For accessing aspects of the load context, e.g. the name of the file being compiled, the predicate prolog_load_context/2 (see State Info) can be used.

user:term_expansion/[2,4] may also be used to transform queries entered at the terminal in response to the `| ?- ' prompt. In this case, it will be called with Term1 = ?-(Query) and should succeed with TermOrTerms = ?-(ExpandedQuery).

goal_expansion(+Goal,+Module,?NewGoal) hook
user:goal_expansion(+Goal,+Module,?NewGoal)
Defines transformations on goals while clauses are being consulted, compiled or asserted, after any processing by user:term_expansion/[2,4] of the terms being read in. It is called for every simple Goal in the calling context Module found while traversing the clause bodies. If it succeeds, Goal is replaced by NewGoal; otherwise, Goal is left unchanged. NewGoal may be an arbitrarily complex goal, and user:goal_expansion/3 is recursively applied to its subgoals.
Please note: the arguments of built-in meta-predicates such as call/1, setof/3 and on_exception/3 are not subject to such compile-time processing.

This predicate is also used to resolve any meta-calls to Goal at runtime via the same mechanism. If the transformation succeeds, NewGoal is simply called instead of Goal. Otherwise, if Goal is a goal of an existing predicate, that predicate is invoked. Otherwise, error recovery is attempted by user:unknown_predicate_handler/3 as described below.

user:goal_expansion/3 can be regarded as a macro expansion facility. It is used for this purpose to support the interface to attributed variables in library(atts), which defines the predicates M:get_atts/2 and M:put_atts/2 to access module-specific variable attributes. These “predicates” are actually implemented via the user:goal_expansion/3 mechanism. This has the effect that calls to the interface predicates are expanded at compile time to efficient code.

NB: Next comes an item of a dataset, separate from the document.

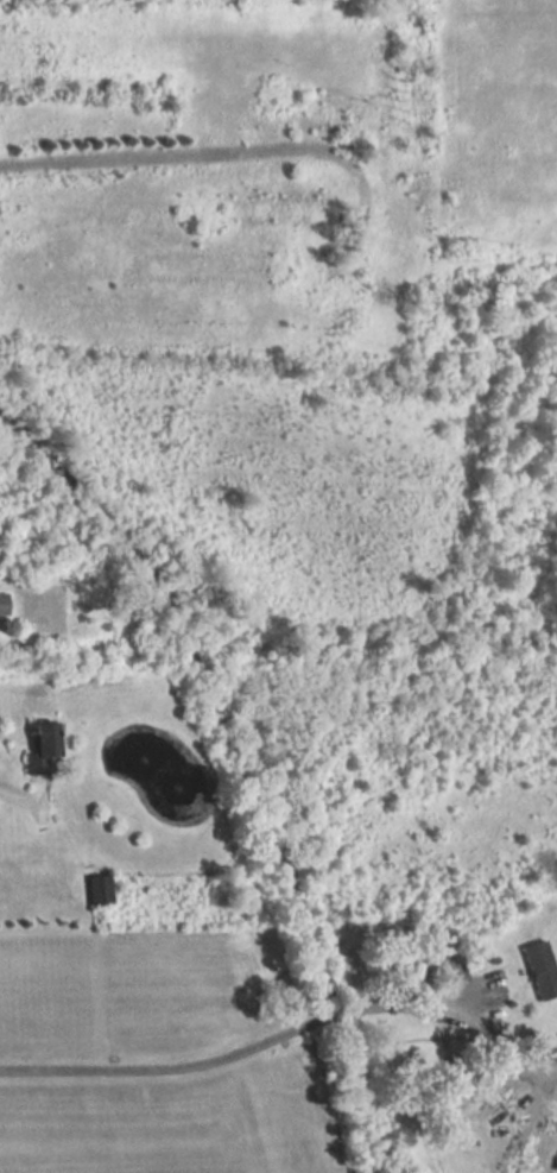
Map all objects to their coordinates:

For accessing aspects of the load context, e.g. the name of the file being compiled, the predicate prolog_load_context/2 (see State Info) can be used.

phrase(:Phrase,?List)
phrase(:Phrase,?List,+Remainder)
The list List is a phrase of type Phrase (according to the current grammar rules), where Phrase is either a non-terminal or more generally a grammar rule body. Remainder is what remains of the list after a phrase has been found. If called with 2 arguments, the remainder has to be the empty list.
'C'(?S1,?Terminal,?S2) obsolescent
Not normally of direct use to the user, this built-in predicate is used in the expansion of grammar rules (see above). It is defined as if by the clause 'C'([X|S], X, S).